I first only checked if clue created an analysis file shortly before the reboot. If yes, this was a crash. But I had multiple cases were the system simply hanged. So, now I have a site manager node pinging the important parts (node, hubs, sanswitch) and generating alarms when they are not seen. And we have a permanent decnet link between the node and the site manager node. If that link is dropped we also get an alarm.

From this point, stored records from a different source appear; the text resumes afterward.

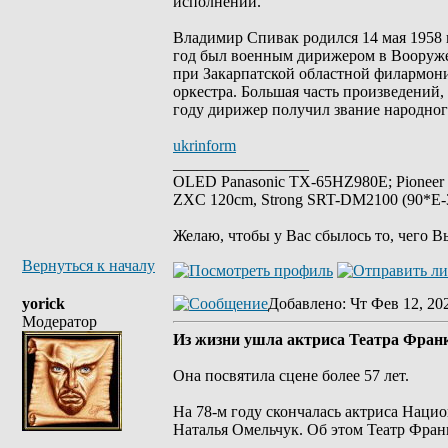
исполнении.
Владимир Спивак родился 14 мая 1958 
год был военным дирижером в Вооруже
при Закарпатской областной филармони
оркестра. Большая часть произведений
году дирижер получил звание народног
ukrinform
_________________
OLED Panasonic TX-65HZ980E; Pioneer
ZXC 120cm, Strong SRT-DM2100 (90*E-30
Желаю, чтобы у Вас сбылось то, чего В
Вернуться к началу
yorick
Добавлено
: Чт Фев 12, 20
Модератор
Из жизни ушла актриса Театра Фран
Она посвятила сцене более 57 лет.
На 78-м году скончалась актриса Наци
Наталья Омельчук. Об этом Театр Фран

But of course these alarms are also given during a normal shutdown, in which case the operational guys are warned.

Wim
Wim
Robert_Boyd
Respected Contributor

Re: Detecting restart in SYSTARTUP_VMS

I checked out your suggestion Volker -- apparently what you suggested won't work on every system. I checked several Alphas running V7.2-1 and V7.3-2 here and the ones I checked do NOT have the "shutdown requested" string in the OPERATOR.LOG file. This seems a bit odd to me, but in any case -- the important thing is that there is the "Logfile was closed by operator" message. It is possible to search for that instead. However, that message does not guarantee that the closing of the file was for the shutdown. If however you're checking the end of the ;-1 version during a boot, I think that would be a reliable check.

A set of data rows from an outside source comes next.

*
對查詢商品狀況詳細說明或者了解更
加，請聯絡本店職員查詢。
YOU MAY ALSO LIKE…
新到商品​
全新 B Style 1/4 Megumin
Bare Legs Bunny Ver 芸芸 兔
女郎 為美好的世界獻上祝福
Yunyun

Another way that I have handled a similar requirement in the past was to create a detached process that runs all the time in the background. It wakes up every few seconds and does 2 things -- it updates a timestamp in a file, and it checks for the appearance of the logical name SHUTDOWN$TIME. SYS$SYSTEM:SHUTDOWN.COM defines the logical name in the system table when a shutdown is in progress. The detached process was set up to check to see how close to the shutdown time it was and when it got to under 1 minute to do whatever final steps were needed to mark the shutdown and then exit. Then on system startup the code checked to see how much time had elapsed and if a shutdown occurred. It then wrote a log record recording the downtime. If the downtime was not associated with a shutdown then a crash or system hang was assumed and logged appropriately ( with an accompanying email message to the system managers).

Robert
Master you were right about 1 thing -- the negotiations were SHORT!
Dale A. Marcy
Trusted Contributor

Re: Detecting restart in SYSTARTUP_VMS

Robert,

Please check again. I just tried the command on an AlphaServer 4100 5/400 running VMS V7.3-2. At first it didn't work, and then I typed the tail of the log and noticed that I left the word "the" out of the search string. I repeated the command again adding the missing "the" into the sentence and it worked as advertised.